The best selling games for iOS outsell the best selling games for the PSP. In fact, iOS games sell more than PSP games with actual purchases and pirated downloads combined, to say nothing of all the pirated iOS games as well. Despite not every iOS device being purchased for gaming, iOS devices have a far higher gaming attach rate.
Tactile feedback has always been of critical importance to me, not just tactile differentiation. Capacitative touchscreens always remind me of membrane keyboards, in that they offer about the same amount of tactile feedback, except the touchscreens have become more popular. Considering that your thumbs are obscuring a large portion of the screen, diminishing the amount of available screen space for actually viewing things, there lies another disadvantage of the layout which is only corrected by the iPad, which has its own problems for gaming, like being too bulky and heavy.
Maybe your thumbs are just really big, but my thumbs obscure only a very small portion of the screen, and I've found it only a problem in a small portion of games that have been poorly designed.
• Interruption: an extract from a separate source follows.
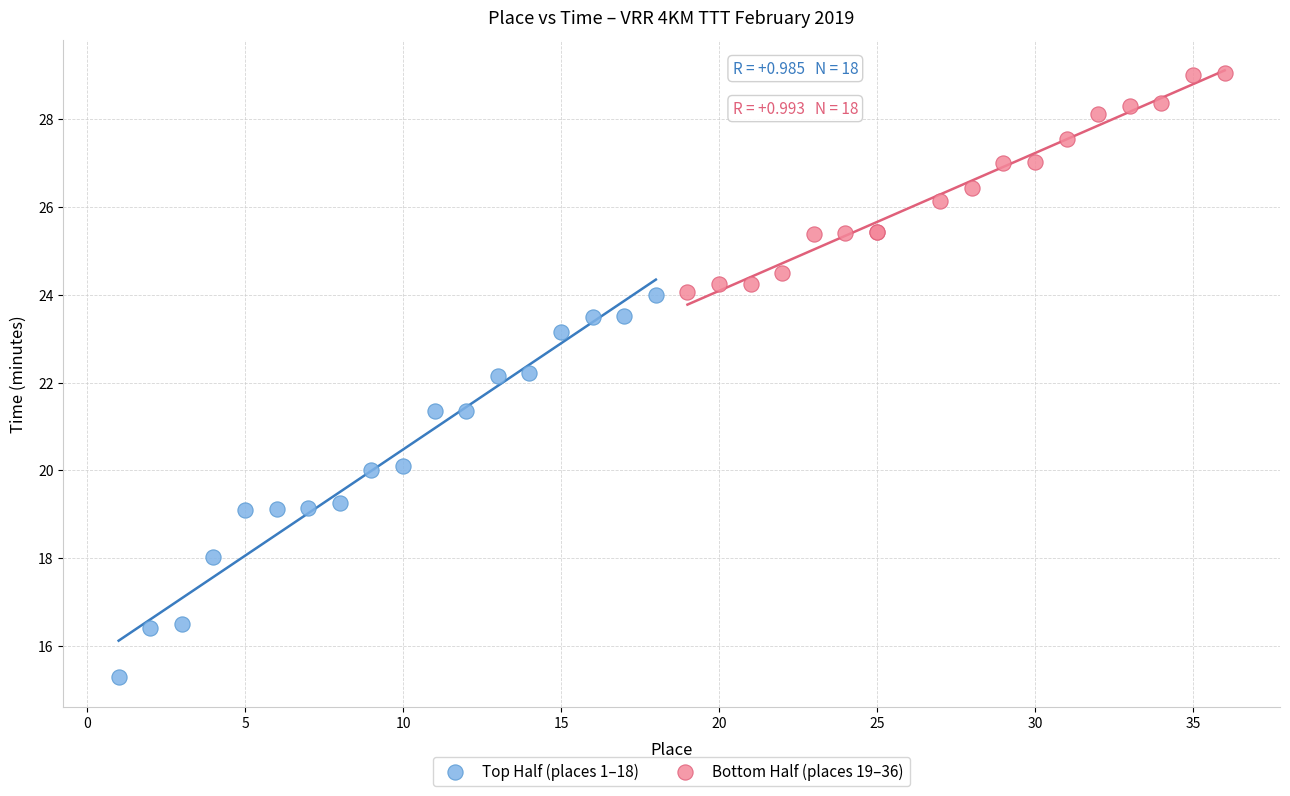

Which series has the widest spread of Y values?

Top Half (places 1–18)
I've used touchpads on laptops for gaming. They suck - they're imprecise, awkward and lack smooth control of the pointer - and are a contributing factor to why I now use a portable wireless mouse with my laptop, even though it isn't a strong gaming machine. The same problems lie with capacitative touchscreens, and I believe they have the same technology underpinning them.
It still beats out using a D-Pad.
Here's where your laptop experiment gives a new perspective; the laptop controls were actually loathsome. I think the same of capacitative touchscreens for controlling anything fast-paced, like first-person shooters or real-time strategy games (as opposed to turn-based strategies, which work more smoothly but with no additional functionality with a touchscreen over a D-Pad).
RTS games heavily rely on the keyboard anyway, so while they would work poorly on iOS, it's not like they'd fare any better on the DS or PSP. FPS games work better than they do on the DS or PSP. Now it may be inadequate for you, but that means the DS and PSP are also inadequate, and FPS performance again doesn't disqualify the iPod touch from being considered a gaming device.
We're back to the changing perspective problem again. Depending on the sensitivity of the tilt controls, you either have problems with the shift in perspective, or you end up with problems with fine motor control of the flying machine. I like having a steady perspective on screen, with the changes coming as a result of what I did in game rather than what I physically did to the device.
No, you can have your cake and eat it too. Parcel panic handles it perfectly, it's not a big name game, but it shows how it's done. In flight games, the perspective is supposed to change with you.
It also locks out the device to people with muscular tremors, as an aside.
That's a a really, really, really, weak argument.